Contractual Face Lift

Fast forward to 2002 and a new seven-year contract that includes incentive pricing components. The gainsharing strategy encourages the provider’s value engineering on capital projects (bidding the whole project out before letting a contract) and ensuring the ability to self-perform, rather than subcontracting out to a third party for peak or infrequent requirements. “If the self-perform requires them to add more staff,” explains Luszczak, “that is still more cost-effective for us than some labor costs that can be three or four times higher than the labor costs of a 40-hour TCC employee.”

The new win-win pricing plan aligns their interests. As TCC performs services under the new strategy, Travelers reaps the benefit of lower costs, and TCC receives 50 percent of the initial savings plus five percent going forward.

The Provider’s Trump Card

Both parties approach their relationship with “a give-and-take attitude” to ensure success. Besides incentive pricing, they’ve made another significant change to their outsourcing arrangement over time. The innovative provider suggested that the “specialists,” such as electricians, plumbers, and carpenters on the facilities management staff (many of whom are former Travelers employees) become “generalists.”

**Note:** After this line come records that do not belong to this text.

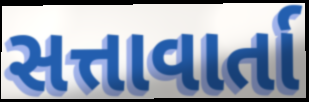
સત્તાવાર્તા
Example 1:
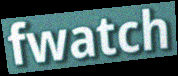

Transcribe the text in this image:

fwatch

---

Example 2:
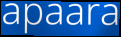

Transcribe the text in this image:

apaara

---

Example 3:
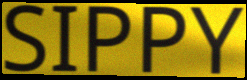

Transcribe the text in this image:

SIPPY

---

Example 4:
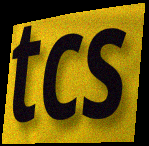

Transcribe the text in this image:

tcs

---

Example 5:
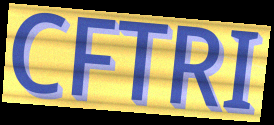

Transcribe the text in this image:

CFTRI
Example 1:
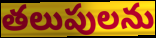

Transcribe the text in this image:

తలుపులను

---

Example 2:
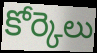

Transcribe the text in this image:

కోర్కెలు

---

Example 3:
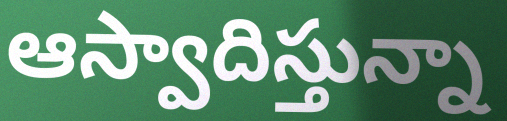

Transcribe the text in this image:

ఆస్వాదిస్తున్నా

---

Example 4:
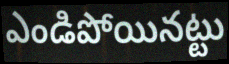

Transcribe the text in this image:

ఎండిపోయినట్టు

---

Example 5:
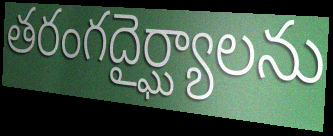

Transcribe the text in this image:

తరంగదైర్ఘ్యాలను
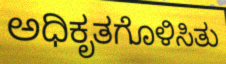
ಅಧಿಕೃತಗೊಳಿಸಿತು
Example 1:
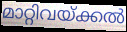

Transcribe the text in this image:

മാറ്റിവയ്ക്കൽ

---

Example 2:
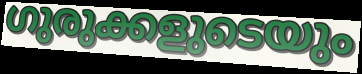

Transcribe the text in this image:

ഗുരുക്കളുടെയും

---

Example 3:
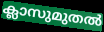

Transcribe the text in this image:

ക്ലാസുമുതൽ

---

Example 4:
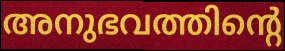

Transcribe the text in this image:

അനുഭവത്തിന്റെ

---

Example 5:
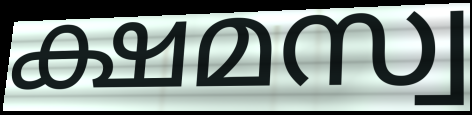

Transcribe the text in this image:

ക്ഷമസ്വ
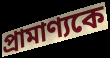
প্রামাণ্যকে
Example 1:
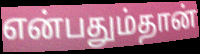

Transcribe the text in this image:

என்பதும்தான்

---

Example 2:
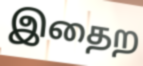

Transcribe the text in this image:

இதைற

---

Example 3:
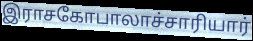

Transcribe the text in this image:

இராசகோபாலாச்சாரியார்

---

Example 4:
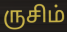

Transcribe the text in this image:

ருசிம்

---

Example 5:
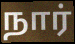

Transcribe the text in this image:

நார்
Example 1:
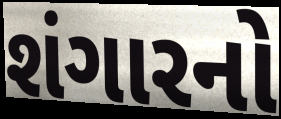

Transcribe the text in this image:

The strategy to make people become more multi-faceted was designed to handle the peaks and valleys in staffing needs. Admitting initial reluctance to the plan, Luszczak recalls that Travelers was, for instance, “apprehensive about having a third-generation master electrician installing carpet tiles.” In hindsight, the plan benefited employees with enhanced skills as much as it benefited Travelers and TCC. “We’ve seen the growth in these folks, and this was a good change,” he says.

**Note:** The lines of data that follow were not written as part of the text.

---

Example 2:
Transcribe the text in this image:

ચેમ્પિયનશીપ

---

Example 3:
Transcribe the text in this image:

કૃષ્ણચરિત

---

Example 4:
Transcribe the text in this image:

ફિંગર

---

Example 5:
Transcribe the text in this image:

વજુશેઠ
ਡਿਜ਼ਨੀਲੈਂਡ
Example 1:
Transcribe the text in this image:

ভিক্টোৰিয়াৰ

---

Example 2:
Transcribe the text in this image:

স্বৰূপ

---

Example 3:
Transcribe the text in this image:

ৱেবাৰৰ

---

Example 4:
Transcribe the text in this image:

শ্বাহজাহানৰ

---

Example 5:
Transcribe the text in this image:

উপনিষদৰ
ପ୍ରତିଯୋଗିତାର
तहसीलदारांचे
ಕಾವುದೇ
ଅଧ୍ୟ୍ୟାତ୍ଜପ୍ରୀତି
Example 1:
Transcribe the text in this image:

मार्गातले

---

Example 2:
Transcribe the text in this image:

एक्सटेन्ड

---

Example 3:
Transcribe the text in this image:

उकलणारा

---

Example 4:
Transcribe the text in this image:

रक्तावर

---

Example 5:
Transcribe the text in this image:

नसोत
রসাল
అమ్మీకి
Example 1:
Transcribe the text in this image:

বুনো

With pressure to keep expenses down to satisfy tenant needs, the corporate real estate world is a tough business. “The minute you resolve one thing, you have 20 other things right behind it,” explains Travelers’ director. “Yet, there’s really nothing new in this business. And once you’ve done it for 20-50 years, you’ve probably encountered all the situations you’ll face. So, as the business matures, you’re not going to be able to produce big wins, cost-wise.

“That’s why the key to success in providing services is to know best practices and how they’re changing, he states. “That’s the value-add piece that an outsourcer like TCC brings to a mature process.” It’s subtle, but key. What you need to do from a plant standpoint or from a utilities standpoint makes the difference, he believes; and it’s not the core expertise of an insurance company. “So we outsourced to put a process in place that allows us to do our jobs well; and benchmarking shows we’re consistently doing it better than our competitors in Hartford,” claims Luszczak.

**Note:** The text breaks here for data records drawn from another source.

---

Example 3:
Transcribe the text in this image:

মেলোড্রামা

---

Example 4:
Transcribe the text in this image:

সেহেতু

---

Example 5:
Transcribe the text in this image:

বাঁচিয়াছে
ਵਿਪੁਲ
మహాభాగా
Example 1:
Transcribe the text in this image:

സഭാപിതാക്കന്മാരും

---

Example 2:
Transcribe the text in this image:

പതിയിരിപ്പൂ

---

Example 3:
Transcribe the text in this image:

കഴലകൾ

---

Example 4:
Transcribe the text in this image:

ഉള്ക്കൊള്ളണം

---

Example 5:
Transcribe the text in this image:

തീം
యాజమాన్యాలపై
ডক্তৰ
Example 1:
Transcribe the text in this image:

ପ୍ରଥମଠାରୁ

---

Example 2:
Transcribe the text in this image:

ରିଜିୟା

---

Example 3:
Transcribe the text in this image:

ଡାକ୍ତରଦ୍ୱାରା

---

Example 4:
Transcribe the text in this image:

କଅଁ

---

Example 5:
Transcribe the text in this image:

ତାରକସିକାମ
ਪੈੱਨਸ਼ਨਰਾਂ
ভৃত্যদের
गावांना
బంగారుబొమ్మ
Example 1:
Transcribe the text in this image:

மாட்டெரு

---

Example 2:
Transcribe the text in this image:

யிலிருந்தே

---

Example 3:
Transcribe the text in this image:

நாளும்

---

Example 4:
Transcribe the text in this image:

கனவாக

Perhaps the best acknowledgment of the effectiveness of this new contract in a longstanding outsourcing arrangement comes from Travelers’ new parent company, Citigroup. Assessing the different models for services performed at each of the companies comprising Citigroup in order to determine a single approach to adopt for the global business, Citigroup selected the Travelers / Trammell Crow outsourcing model as the ideal approach.

Lessons from the Outsourcing Journal:

  • Outsourcing is a strategic solution, and buyers should ensure it is designed to create continued value over the life of the contract.
  • From the standpoint of ROI, it is incumbent on the buyer to manage the outsourcing relationship over time.
  • Tweaking the outsourcing arrangement, where necessary, to produce more value as the environment and needs change is a more effective strategy and less costly than putting the contract out for a competitive re-bid.
  • Incentive pricing to motivate a facilities management provider to self-perform and provide value engineering will align the provider’s interests with the buyer’s objective of lowering costs.